Several new initiatives are being introduced by the Foundation for the Study of Sudden Infant Death to help the incidence of SIDS continue to fall. There is to be a more thorough investigation into intrauterine growth retardation as a major risk factor and a greater emphasis on how infants are looked after (especially for example whether co-sleeping is a risk or protective factor) and the relationships that develop between mother and baby. We believe this last behavioural approach to be especially important: after all, the major risk factor that has been modified in the current campaign, sleeping posture, derives more from examining the care-giving environment than the precise definition of patho-physiological mechanisms. It is essential that we continue to investigate in detail the undoubted strong links that exist between social adversity, disadvantage and increased risk of SIDS which must include ensuring that the 'Back to Sleep' campaign is effectively targeted and complied with by those especially vulnerable families living in poor socioeconomic circumstances.


In 1993 to 1997 there were 26 SIDS victims in the County of South Glamorgan - an incidence of 1.1 per 1000 live births.

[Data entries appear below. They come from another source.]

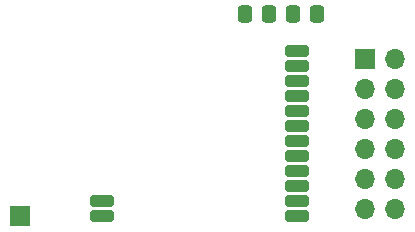
<source format=gbr>
%TF.GenerationSoftware,KiCad,Pcbnew,7.0.1*%
%TF.CreationDate,2023-04-28T09:54:53+02:00*%
%TF.ProjectId,AS4432_ANT,41533434-3332-45f4-914e-542e6b696361,rev?*%
%TF.SameCoordinates,Original*%
%TF.FileFunction,Soldermask,Top*%
%TF.FilePolarity,Negative*%
%FSLAX46Y46*%
G04 Gerber Fmt 4.6, Leading zero omitted, Abs format (unit mm)*
G04 Created by KiCad (PCBNEW 7.0.1) date 2023-04-28 09:54:53*
%MOMM*%
%LPD*%
G01*
G04 APERTURE LIST*
G04 Aperture macros list*
%AMRoundRect*
0 Rectangle with rounded corners*
0 $1 Rounding radius*
0 $2 $3 $4 $5 $6 $7 $8 $9 X,Y pos of 4 corners*
0 Add a 4 corners polygon primitive as box body*
4,1,4,$2,$3,$4,$5,$6,$7,$8,$9,$2,$3,0*
0 Add four circle primitives for the rounded corners*
1,1,$1+$1,$2,$3*
1,1,$1+$1,$4,$5*
1,1,$1+$1,$6,$7*
1,1,$1+$1,$8,$9*
0 Add four rect primitives between the rounded corners*
20,1,$1+$1,$2,$3,$4,$5,0*
20,1,$1+$1,$4,$5,$6,$7,0*
20,1,$1+$1,$6,$7,$8,$9,0*
20,1,$1+$1,$8,$9,$2,$3,0*%
G04 Aperture macros list end*
%ADD10R,1.700000X1.700000*%
%ADD11O,1.700000X1.700000*%
%ADD12RoundRect,0.250000X0.750000X0.250000X-0.750000X0.250000X-0.750000X-0.250000X0.750000X-0.250000X0*%
%ADD13RoundRect,0.250000X0.337500X0.475000X-0.337500X0.475000X-0.337500X-0.475000X0.337500X-0.475000X0*%
%ADD14RoundRect,0.250000X-0.337500X-0.475000X0.337500X-0.475000X0.337500X0.475000X-0.337500X0.475000X0*%
G04 APERTURE END LIST*
D10*
%TO.C,J1*%
X149860000Y-43180000D03*
D11*
X152400000Y-43180000D03*
X149860000Y-45720000D03*
X152400000Y-45720000D03*
X149860000Y-48260000D03*
X152400000Y-48260000D03*
X149860000Y-50800000D03*
X152400000Y-50800000D03*
X149860000Y-53340000D03*
X152400000Y-53340000D03*
X149860000Y-55880000D03*
X152400000Y-55880000D03*
%TD*%
D12*
%TO.C,U1*%
X144140000Y-42545000D03*
X144140000Y-43815000D03*
X144140000Y-45085000D03*
X144140000Y-46355000D03*
X144140000Y-47625000D03*
X144140000Y-48895000D03*
X144140000Y-50165000D03*
X144140000Y-51435000D03*
X144140000Y-52705000D03*
X144140000Y-53975000D03*
X144140000Y-55245000D03*
X144140000Y-56515000D03*
X127640000Y-56515000D03*
X127640000Y-55245000D03*
%TD*%
D13*
%TO.C,C1*%
X141775000Y-39370000D03*
X139700000Y-39370000D03*
%TD*%
D14*
%TO.C,C2*%
X143742500Y-39370000D03*
X145817500Y-39370000D03*
%TD*%
D10*
%TO.C,J2*%
X120650000Y-56515000D03*
%TD*%
M02*

</source>
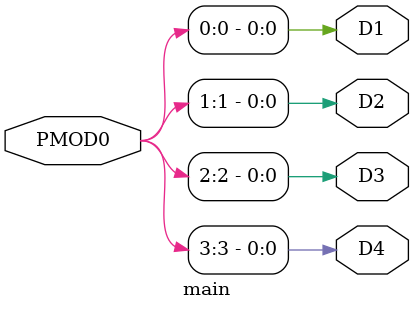
<source format=v>
module main (input [3:0] PMOD0, output  D4, output  D3, output  D2, output  D1);
assign D4 = PMOD0[3];
assign D3 = PMOD0[2];
assign D2 = PMOD0[1];
assign D1 = PMOD0[0];
endmodule


</source>
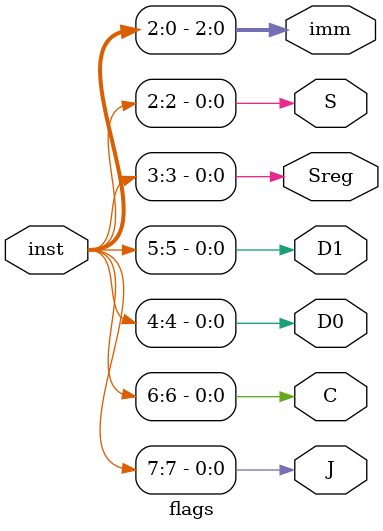
<source format=sv>
`timescale 1ns / 1ps

module flags#(parameter n=8)(
      input logic  [n-1:0] inst ,
      output  logic J, C,D0 ,D1,Sreg ,S,
      output logic [2:0]imm
    );
    
always @(*) begin
    imm <= inst[2:0];      // Extract immediate value from the first 3 bits
    S <= inst[2]; // select add or sub 
    C <= inst[6];         // if ther is carry 
    Sreg <= inst[3];       // select between custom value or output alu 
    D0 <= inst[4];         // for  decoder 
    D1 <= inst[5];         // for decoder 
    J <= inst[7];         // jump
end
endmodule


</source>
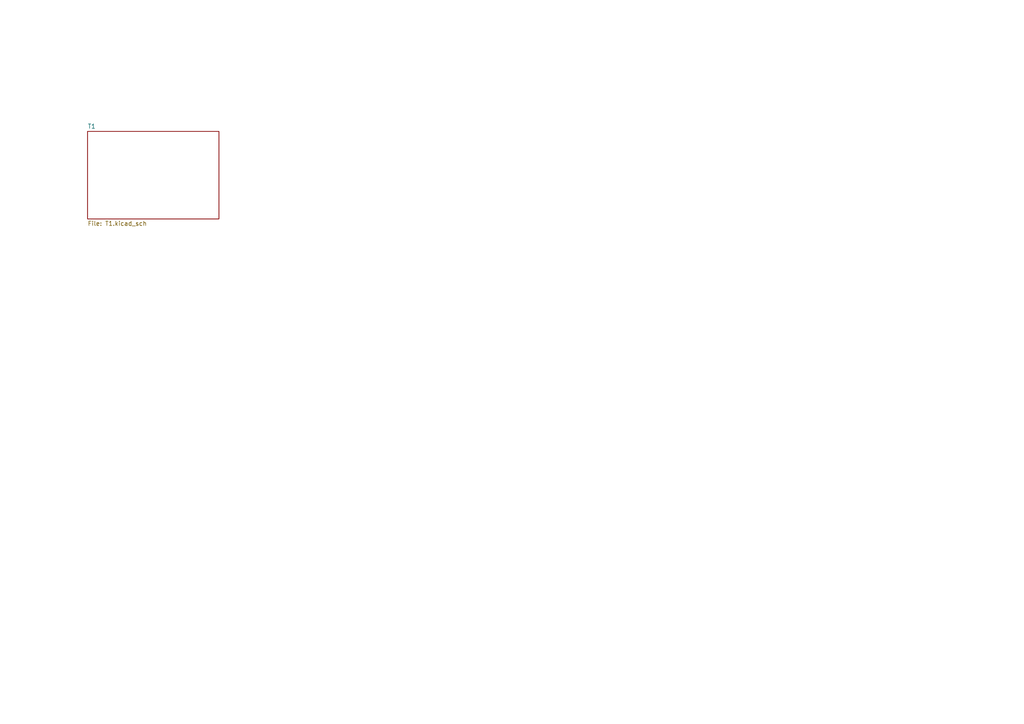
<source format=kicad_sch>
(kicad_sch (version 20211123) (generator eeschema)

  (uuid 7ec0be00-b112-4896-a445-f3519c7fffac)

  (paper "A4")

  (title_block
    (title "Power Generation Solar Modules")
    (date "2022-08-02")
    (rev "v0.1.0")
    (company "Longhorn Racing Solar")
    (comment 1 "Matthew Yu")
  )

  


  (sheet (at 25.4 38.1) (size 38.1 25.4) (fields_autoplaced)
    (stroke (width 0.1524) (type solid) (color 0 0 0 0))
    (fill (color 0 0 0 0.0000))
    (uuid 05f85b21-4d6e-4aa2-b5eb-bce77a3fa88e)
    (property "Sheet name" "T1" (id 0) (at 25.4 37.3884 0)
      (effects (font (size 1.27 1.27)) (justify left bottom))
    )
    (property "Sheet file" "T1.kicad_sch" (id 1) (at 25.4 64.0846 0)
      (effects (font (size 1.27 1.27)) (justify left top))
    )
  )

  (sheet_instances
    (path "/" (page "1"))
    (path "/05f85b21-4d6e-4aa2-b5eb-bce77a3fa88e" (page "2"))
  )

  (symbol_instances
    (path "/05f85b21-4d6e-4aa2-b5eb-bce77a3fa88e/9e6f26f7-a832-4461-8943-84d08fea6539"
      (reference "#FLG0201") (unit 1) (value "PWR_FLAG") (footprint "")
    )
    (path "/05f85b21-4d6e-4aa2-b5eb-bce77a3fa88e/a0482ec1-b2aa-4dda-810f-556c1c844b18"
      (reference "#SYM201") (unit 1) (value "SYM_Arrow_Normal") (footprint "")
    )
    (path "/05f85b21-4d6e-4aa2-b5eb-bce77a3fa88e/25fd060d-620f-49ad-a2f8-fa72348ab78f"
      (reference "D201") (unit 1) (value "D") (footprint "Diode_SMD:D_0201_0603Metric")
    )
    (path "/05f85b21-4d6e-4aa2-b5eb-bce77a3fa88e/617f1ab8-4a26-4f2c-a62f-df1a3cae3e4b"
      (reference "S201") (unit 1) (value "maxeon_gen_iii_cell") (footprint "Solar:maxeon_gen_iii_cell")
    )
    (path "/05f85b21-4d6e-4aa2-b5eb-bce77a3fa88e/ee811e2e-5bab-4e6d-8bbe-4f905fb340b9"
      (reference "S202") (unit 1) (value "maxeon_gen_iii_cell") (footprint "Solar:maxeon_gen_iii_cell")
    )
    (path "/05f85b21-4d6e-4aa2-b5eb-bce77a3fa88e/34cc688c-62ba-4d28-871f-eaa2cca08d60"
      (reference "S203") (unit 1) (value "maxeon_gen_iii_cell") (footprint "Solar:maxeon_gen_iii_cell")
    )
    (path "/05f85b21-4d6e-4aa2-b5eb-bce77a3fa88e/960bb666-77b0-4b23-97c4-8de98554ec72"
      (reference "S204") (unit 1) (value "maxeon_gen_iii_cell") (footprint "Solar:maxeon_gen_iii_cell")
    )
    (path "/05f85b21-4d6e-4aa2-b5eb-bce77a3fa88e/d27a4d1c-1885-4561-a9c4-092466be5e37"
      (reference "S205") (unit 1) (value "maxeon_gen_iii_cell") (footprint "Solar:maxeon_gen_iii_cell")
    )
    (path "/05f85b21-4d6e-4aa2-b5eb-bce77a3fa88e/8d1e05f9-4ae8-4573-a496-8133b744dbd8"
      (reference "S206") (unit 1) (value "maxeon_gen_iii_cell") (footprint "Solar:maxeon_gen_iii_cell")
    )
    (path "/05f85b21-4d6e-4aa2-b5eb-bce77a3fa88e/a4dd670c-5542-4c56-8b27-a27ed5dddb6a"
      (reference "S207") (unit 1) (value "maxeon_gen_iii_cell") (footprint "Solar:maxeon_gen_iii_cell")
    )
    (path "/05f85b21-4d6e-4aa2-b5eb-bce77a3fa88e/e4fa2b2f-dee2-42a5-a1c2-ec4505016aba"
      (reference "S208") (unit 1) (value "maxeon_gen_iii_cell") (footprint "Solar:maxeon_gen_iii_cell")
    )
  )
)

</source>
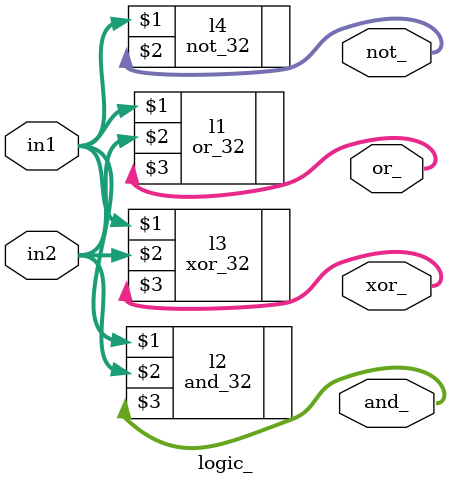
<source format=v>

module logic_(input [31:0]in1,
			input [31:0]in2,
			output [31:0]or_,
			output [31:0]and_,
			output [31:0]xor_,
			output [31:0]not_
);




or_32  l1(in1[31:0],in2,or_[31:0]);

and_32 l2(in1[31:0],in2,and_[31:0]);

xor_32 l3(in1[31:0],in2,xor_[31:0]);

not_32 l4(in1[31:0],not_[31:0]);



/*always @(*) 
begin

case(switch)
2'b00:out=out1;
2'b01:out=out2;
2'b10:out=out3;
2'b11:out=out4;

endcase

end
*/


endmodule

</source>
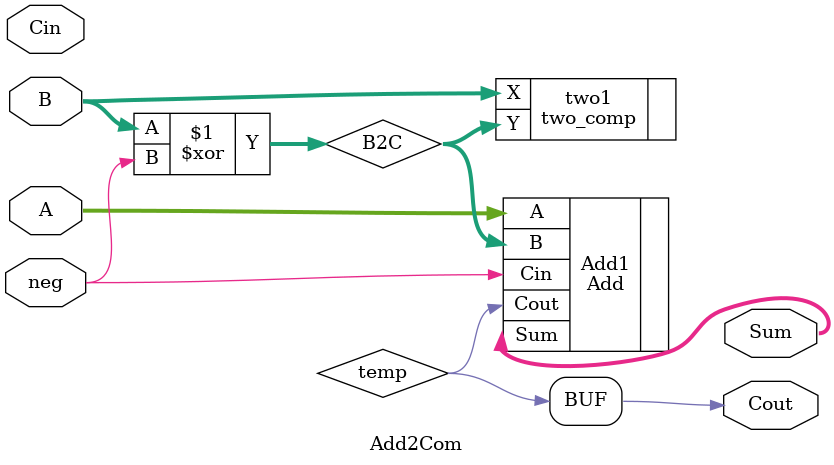
<source format=v>
`timescale 1ns / 1ps
module Add2Com( A, B, Cin, neg, Sum, Cout);
	input  [15:0]  A, B;
	input  Cin;
	input neg;
	output [15:0] Sum; 
	output Cout;	
	
	wire [15:0] B2C;
	wire	temp;
	
	xor xor1(B2C,B,neg);
	two_comp two1( .X(B), .Y(B2C));	
	Add Add1( .A(A), .B(B2C), .Cin(neg), .Sum(Sum), .Cout(temp));
	assign Cout = temp;

endmodule

</source>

Especially significant in the families of these infants was the large amount of social disadvantage, substance abuse (smoking, drugs, alcohol) and a history of child abuse or neglect in the index child or sibling. There was an absence of death in professional, managerial and skilled workers' families. As well as new initiatives looking in detail into infant care practices, if the 'residuum' of unexplained infant deaths is to be reduced there needs also to be further research into the links that undoubtedly exist between social disadvantage and increased risk of SIDS.


1. Cot Death in Britain: Incidence reduced by two thirds in five years. BMJ 1995;310:4-.

2. Dept of Health: Sleeping posture of infants and the risk of cot death (Sudden infant death), London. Dept of Health 1991 (Professional letter: PL/CMO (91) 16:PL/CMO (91)(11).

3. Lee NNY, Chan YF, Davies DP, Lau E, Yip DCP. Sudden infant death syndrome in Hong Kong. Confirmation of low incidence. BMJ 1989;298:72-.

4. FSID (London) Media Release 2/96.

5. Davis P, Davies DP, Webb E. Don't be complacent about cot death. BMJ 1993;307:441-.